**Problem details:**
Copy out the lines from the one containing "This carousel contai" through the one containing "Downloading Issue", inclusive, swapping "Windows" for "Linux" and leaving everything else untouched. Omit the pictures.

**Data for this exercise:**
^^^^

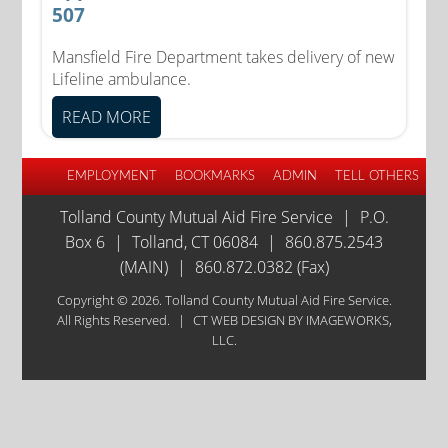
507
Mansfield Fire Department takes delivery of new
Lifeline ambulance.
READ MORE
EMPLOYMENT
BOOKMARKS
ADMIN
TELL OTHERS
Tolland County Mutual Aid Fire Service
|
P.O.
Box 6
|
Tolland, CT 06084
|
860.875.2543
(MAIN)
|
860.872.0382 (Fax)
Copyright © 2026. Tolland County Mutual Aid Fire Service.
All Rights Reserved.
|
CT WEB DESIGN
BY IMAGEWORKS,
LLC.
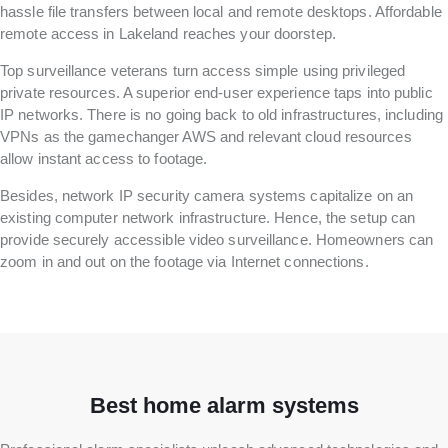
hassle file transfers between local and remote desktops. Affordable
remote access in Lakeland reaches your doorstep.
Top surveillance veterans turn access simple using privileged
private resources. A superior end-user experience taps into public
IP networks. There is no going back to old infrastructures, including
VPNs as the gamechanger AWS and relevant cloud resources
allow instant access to footage.
Besides, network IP security camera systems capitalize on an
existing computer network infrastructure. Hence, the setup can
provide securely accessible video surveillance. Homeowners can
zoom in and out on the footage via Internet connections.
Best home alarm systems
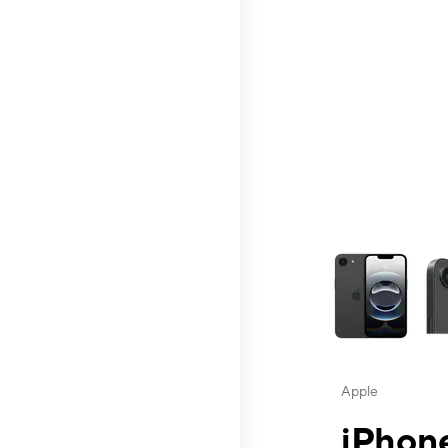
This carousel contai
Apple
iPhone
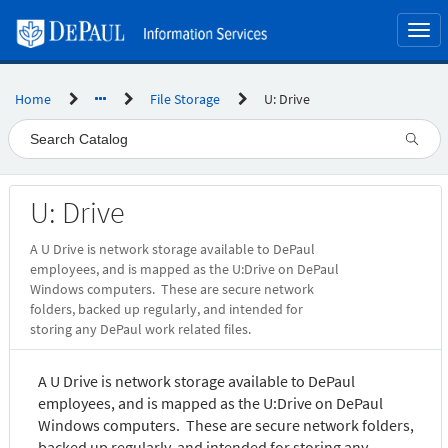
Skip
to
Togg
page
navi
content
Home
File Storage
U: Drive
Service
U: Drive
Catalog
A U Drive is network storage available to DePaul
employees, and is mapped as the U:Drive on DePaul
Windows computers. These are secure network
folders, backed up regularly, and intended for
storing any DePaul work related files.
A U Drive is network storage available to DePaul
employees, and is mapped as the U:Drive on DePaul
Windows computers. These are secure network folders,
backed up regularly, and intended for storing any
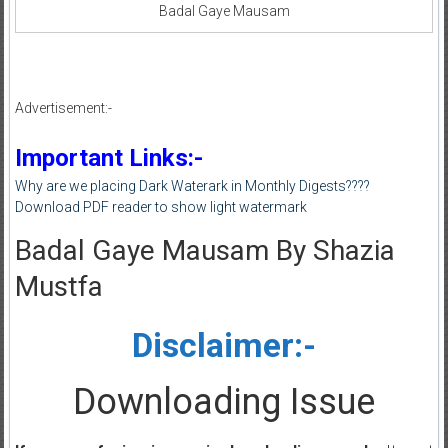
Badal Gaye Mausam
Advertisement:-
Important Links:-
Why are we placing Dark Waterark in Monthly Digests????
Download PDF reader to show light watermark
Badal Gaye Mausam By Shazia
Mustfa
Disclaimer:-
Downloading Issue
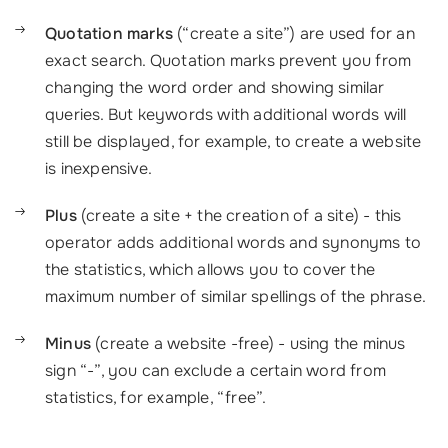
Quotation marks
(“create a site”) are used for an
exact search. Quotation marks prevent you from
changing the word order and showing similar
queries. But keywords with additional words will
still be displayed, for example,
to
creat
e
a website
is inexpensive.
Plus
(create a site + the creation of a site) - this
operator adds additional words and synonyms to
the statistics, which allows you to cover the
maximum number of similar spellings of the phrase.
Minus
(create a website -free) - using the minus
sign “-”, you can exclude a certain word from
statistics, for example, “free”.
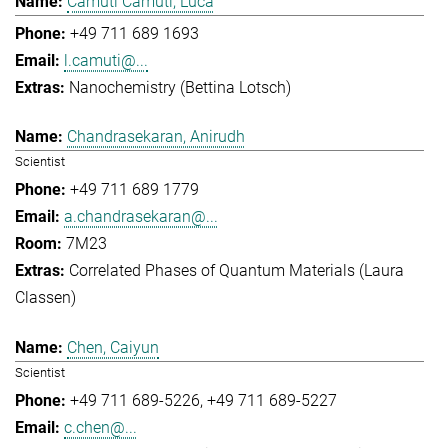
Camuti Camuti, Luca
+49 711 689 1693
l.camuti@...
Nanochemistry (Bettina Lotsch)
Chandrasekaran, Anirudh
Scientist
+49 711 689 1779
a.chandrasekaran@...
7M23
Correlated Phases of Quantum Materials (Laura
Classen)
Chen, Caiyun
Scientist
+49 711 689-5226
+49 711 689-5227
c.chen@...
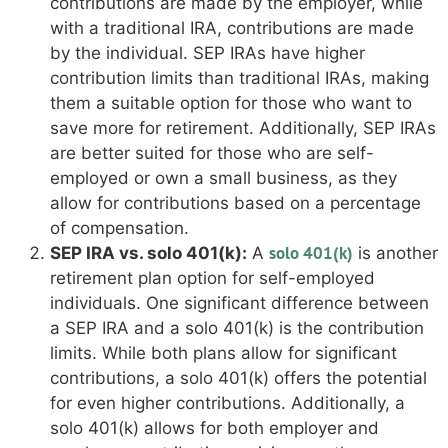
contributions are made by the employer, while
with a traditional IRA, contributions are made
by the individual. SEP IRAs have higher
contribution limits than traditional IRAs, making
them a suitable option for those who want to
save more for retirement. Additionally, SEP IRAs
are better suited for those who are self-
employed or own a small business, as they
allow for contributions based on a percentage
of compensation.
solo 401(k)
SEP IRA vs. solo 401(k):
A
is another
retirement plan option for self-employed
individuals. One significant difference between
a SEP IRA and a solo 401(k) is the contribution
limits. While both plans allow for significant
contributions, a solo 401(k) offers the potential
for even higher contributions. Additionally, a
solo 401(k) allows for both employer and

^^^^

**Written answer:**
This carousel contai
Apple
iPhone
Skip
to
Togg
page
navi
content
Home
File Storage
U: Drive
Service
U: Drive
Catalog
A U Drive is network storage available to DePaul
employees, and is mapped as the U:Drive on DePaul
Linux computers. These are secure network
folders, backed up regularly, and intended for
storing any DePaul work related files.
A U Drive is network storage available to DePaul
employees, and is mapped as the U:Drive on DePaul
Linux computers. These are secure network folders,
backed up regularly, and intended for storing any
Badal Gaye Mausam
Advertisement:-
Important Links:-
Why are we placing Dark Waterark in Monthly Digests????
Download PDF reader to show light watermark
Badal Gaye Mausam By Shazia
Mustfa
Disclaimer:-
Downloading Issue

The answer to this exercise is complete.